Bien sûr, cela permet de toucher plus de personnes en même temps, bien sûr cela donne un sentiment d’importance aux personnes qui en font partie, une impression de responsabilité. Mais que voilà des avantages bien pauvres en regard des dégâts que le surnombre cause à l’esprit de groupe, à la codécision, à l’ambiance même tout simplement.  

 

Le Codir, c’est une table ronde

Pour faire un bon Codir, travailler la réunion elle-même est un exercice limité. Cela demande beaucoup d’efforts (rigueur dans les horaires, structuration de l’ordre du jour) pour des bénéfices limités dans le temps et dans la portée. Cela ne veut pas dire que cette action est inutile, mais que s’arrêter aux sujets techniques est cosmétique. Le vrai sujet est autour du projet d’entreprise.

Un Codir doit d’abord être DIRIGÉ, non pas par le directeur général mais par le projet d’entreprise. Quels sujets abordés ? Qui porte quels sujets ? Quelles décisions ou actions sont attendues du Codir ? Tout cela doit être issu d’un travail plus fondamental sur la vision d’entreprise. Le court terme ? Il doit tout simplement être exclu de ces échanges en Codir. Pas de tour de table pour évacuer le quotidien en début de réunion, car c’est ainsi qu’il cannibalise tout le temps imparti.  Même la sécurité, même le social, même les résultats de production du jour. Rien que du projet d’entreprise. 

Pour cela, un Codir doit aussi être ADAPTÉ. Il n’est pas interdit de réfléchir intelligemment à la constitution de son Codir, ni d’imaginer que le casting puisse changer en fonction du projet d’entreprise et des priorités fixées. Il n’est en revanche jamais bon de mettre quelqu’un au Codir parce que « son prédécesseur y était », que « tout le monde fait comme ça » ou que, fin du fin, « je ne peux pas ne pas le/la mettre au Codir ». Bien sûr, la dimension humaine est importante et certains seraient choqués d’être sortis du Codir. Cela s’accompagne, et s’accompagne bien mieux si chacun sait quelle est sa place, sa contribution au projet d’entreprise.

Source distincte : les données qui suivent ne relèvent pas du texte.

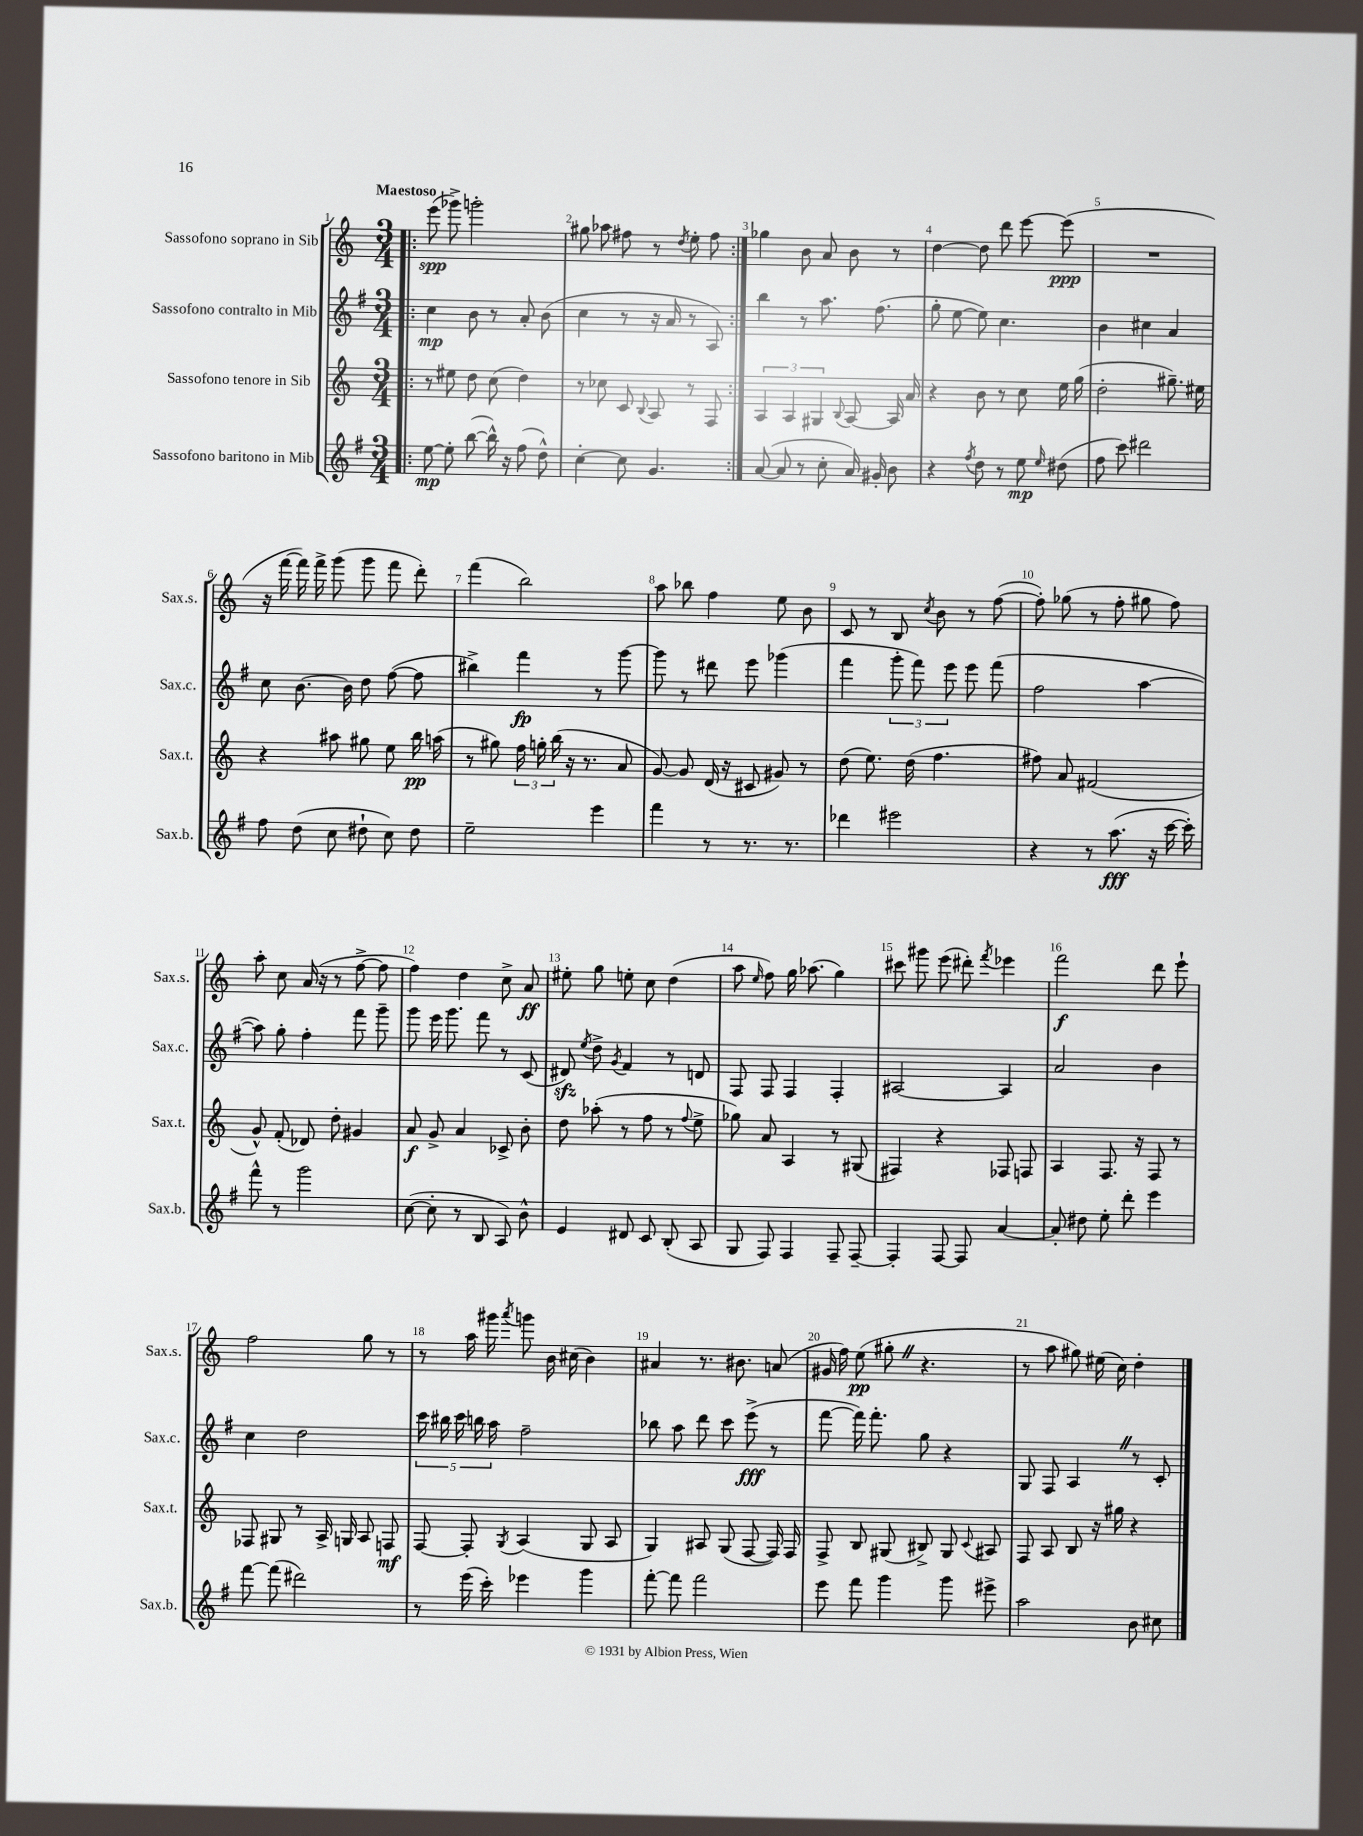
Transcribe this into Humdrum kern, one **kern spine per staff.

**kern	**kern	**kern	**kern
*staff4	*staff3	*staff2	*staff1
*clefG2	*clefG2	*clefG2	*clefG2
*k[f#]	*k[]	*k[f#]	*k[]
*M3/4	*M3/4	*M3/4	*M3/4
=!|:	=!|:	=!|:	=!|:
[8ee\	8r	4cc\	(8eee\
8ee'\]	8ee#\	.	8ggg-^\)
([8bb\	8dd\	8b\	2ggg'\
16bb^^\])	(8cc\	8r	.
16r	.	.	.
(8ff#\	4dd\)	8a'/	.
8dd^^\)	.	(8b\	.
=	=	=	=
[4cc'\	8r	4cc\	8gg#\
.	8cc-\	.	8aa-\
8cc\]	8c/	8r	8ff#\
.	8qqB/	.	.
4.g/	8A/	16r	8r
.	.	16a/	.
.	.	.	8qdd/
.	8r	8r	8ee'\
.	8F/	8A/)	8ff#\
=:|!	=:|!	=:|!	=:|!
([8a/	6A/	4bb\	4gg-\
8a/]	.	.	.
.	6A/	.	.
8r	.	8r	8b\
.	6G#/	.	.
8cc'\	.	8.aa\	8a/
.	8qqB/	.	.
16a/)	[8A/	.	8b\
16g#'/	.	(8.ff#\	.
8b\	16A/]	.	8r
.	16a/	.	.
=	=	=	=
4r	4r	8gg'\	[4dd\
.	.	[8ee\	.
8qff#/	.	.	.
8dd\	8b\	8ee\])	8dd\]
8r	8r	4.cc\	8ddd\
8ee\	8cc\	.	[8eee\
16qqee/	.	.	.
(8dd#\	16ee\	.	(8eee\]
.	(16gg\	.	.
=	=	=	=
8ff#\	2dd'\	4b\	2.r
8ccc\)	.	.	.
2ddd#\	.	4cc#\	.
.	8.gg#~\)	4a/	.
.	16ee#\	.	.
=	=	=	=
8ff#\	4r	8cc\	16r
.	.	.	[16fff\
(8dd\	.	[8.b\	16fff\])
.	.	.	16fff^\
8cc\	8aa#\	.	(8ggg\
.	.	16b\]	.
8dd#`\	8gg#\	8dd\	8ggg\
8cc\)	8ee\	([8ff#\	8fff\
8dd#\	16bb\	8ff#\]	8ddd'\)
.	(16aa\	.	.
=	=	=	=
2ee~\	8r	4bb#^\)	(4fff\
.	8gg#\)	.	.
.	24ff\	4fff#\	2bb\)
.	24gg'\	.	.
.	(24bb\	.	.
.	16r	.	.
.	8.r	.	.
4eee\	.	8r	.
.	8a/	[8ggg\	.
=	=	=	=
4fff#\	[8g/)	8ggg\]	8aa\
.	8g/]	8r	8bb-\
8r	(16d/	8ddd#\	4ff\
.	16r	.	.
8.r	8c#/	8eee\	.
.	8g#/)	(4ggg-\	8ee\
8.r	.	.	.
.	8r	.	8b\
=	=	=	=
4ddd-\	(8dd\	4fff#\	8c/
.	8.ee\)	.	8r
2eee#\	.	12ggg'\	8B/
.	(16dd\	.	.
.	.	12fff#\)	.
.	.	.	8qcc/
.	4.ff\	.	8b\
.	.	12eee\	.
.	.	8eee\	8r
.	.	(8fff#\	([8ff\
=	=	=	=
4r	8ff#\)	2ff#\	8ff'\])
.	8a/	.	(8gg-\
8r	(2f#/	.	8r
(8.aa\	.	.	8ff'\
.	.	[4aa\	8gg#\
16r	.	.	.
[16ccc\	.	.	8ff\)
16ccc'\])	.	.	.
=	=	=	=
8fff#^^\	8g^^/)	8aa\])	8aa'\
8r	(8f'/	8gg'\	8cc\
2ggg\	8d-/)	4ff#'\	(16a/
.	.	.	16r
.	8dd'\	.	8r
.	4g#/	8fff#\	[8ff^\
.	.	8ggg~\	8ff\]
=	=	=	=
([8cc\	8a/	8ggg\	4ff\)
8cc'\]	8g^/	16eee\	.
.	.	8.ggg\	.
8r	4a/	.	4dd\
8B/	.	8fff#\	.
8A/)	8c-^/	8r	8cc^\
8b^^\	8b'\	(8c/	8a/
=	=	=	=
4e/	8dd\	8d#/)	8ee#'\
.	.	8qee/	.
.	(8aa-'\	8dd^\	8gg\
.	.	8qg/	.
8d#/	8r	4f#/	8ee'\
8c/	8ff\	.	8cc\
(8B'/	8r	8r	(4dd\
.	8qqff/	.	.
8A/	8ee^\	8d/	.
=	=	=	=
8G/	8gg-\)	8F#/	8aa\
.	.	.	16qqee/
8F#/)	8a/	8F#/	8ff\)
4F#/	4A/	4F#/	16gg\
.	.	.	(8.aa-\
8F#~/	8r	4F#'/	4gg\)
[8F#~/	(8G#/	.	.
=	=	=	=
4F#'/]	4F#/)	[2A#/	8ccc#\
.	.	.	8ggg#\
[8F#/	4r	.	(8eee\
8F#/]	.	.	8ddd#'\)
.	.	.	8qfff/
[4a/	8F-/	4A#/]	4eee-\
.	8F/	.	.
=	=	=	=
8a'/]	4A/	2a/	2fff\
8dd#\	.	.	.
8ee'\	8.F/	.	.
8ddd'\	.	.	.
.	16r	.	.
4eee\	8F/	4b\	8ddd\
.	8r	.	8eee`\
=	=	=	=
[8fff#\	8F-/	4cc\	2ff\
(8fff#\]	8G#/	.	.
2ddd#\)	8r	2dd\	.
.	16A^/	.	.
.	16G/	.	.
.	8A/	.	8gg\
.	8F/	.	8r
=	=	=	=
8r	[8F/	20ccc\	8r
.	.	20bb#\	.
.	.	20ccc\	.
(16eee\	8F'/]	.	16aa\
.	.	20bb\	.
16ccc'\)	.	.	16ggg#\
.	.	20aa\	.
.	8qG/	.	8qaaa/
4eee-\	(4A/	2ff#~\	8ggg\
.	.	.	16b\
.	.	.	(16cc#\
4ggg\	8G/	.	4b\)
.	8A/	.	.
=	=	=	=
[8fff#'\	4G/)	8bb-\	4a#/
8fff#\]	.	8aa\	.
2fff#\	8A#/	8ddd\	8.r
.	(8G/	8ccc\	.
.	.	.	8.b#\
.	[8F/	(8eee^\	.
.	16F/])	8r	(8a/
.	16F/	.	.
=	=	=	=
8eee\	8F^/	[8fff#\	16g#/
.	.	.	16ff\)
8fff#\	8B/	16fff#\])	(8ee\
.	.	8.fff#'\	.
4ggg\	(8G#/	.	8gg#'\
.	8B#^/)	8gg\	4.r
8ggg\	8G#/	4r	.
.	8qqc/	.	.
8eee#^\	8A#/	.	.
=	=	=	=
2aa\	8F/	8G/	8r
.	8A/	8F#/	8aa\
.	8B/	4A/	8gg#\)
.	16r	.	(16ee#\
.	16gg#\	.	16cc\)
8b\	4r	8r	4dd'\
8cc#\	.	8c'/	.
==	==	==	==
*-	*-	*-	*-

Pour ceux qui sont au Codir, leur participation doit enfin être COÛTEUSE, l’inverse d’une place honorifique pour managers en quête de médailles ou de galons. Par les sujets qu’ils animent, par la responsabilité qu’ils doivent assumer sur les décisions stratégiques, par les messages qu’ils doivent porter aux équipes (la leur et les autres), par le niveau d’exigence du directeur sur leur production individuelle, la présence au Codir doit être en elle-même un challenge.

Posez-vous la question : les membres de mon Codir sont-ils concentrés, en tension (pas forcément sous pression) au début d’une réunion Codir ? Si ce n’est pas le cas, c’est que leur participation n’est pas assez engageante. 


C’est la raison pour laquelle nous comparons souvent un Codir à la table ronde du roi Arthur : tout ceux qui ont une place à la table ont un rôle à jouer, chacun s’exprime sur les sujets de tous, sans problème de légitimité. Les places de chacun ne sont pas immuables (il y a plus de chevaliers éligibles que de places). Chacun a des dragons à combattre pour justifier son rang. Et bien sûr, chacun et tous sont tendus vers un même objectif, la quête du graal.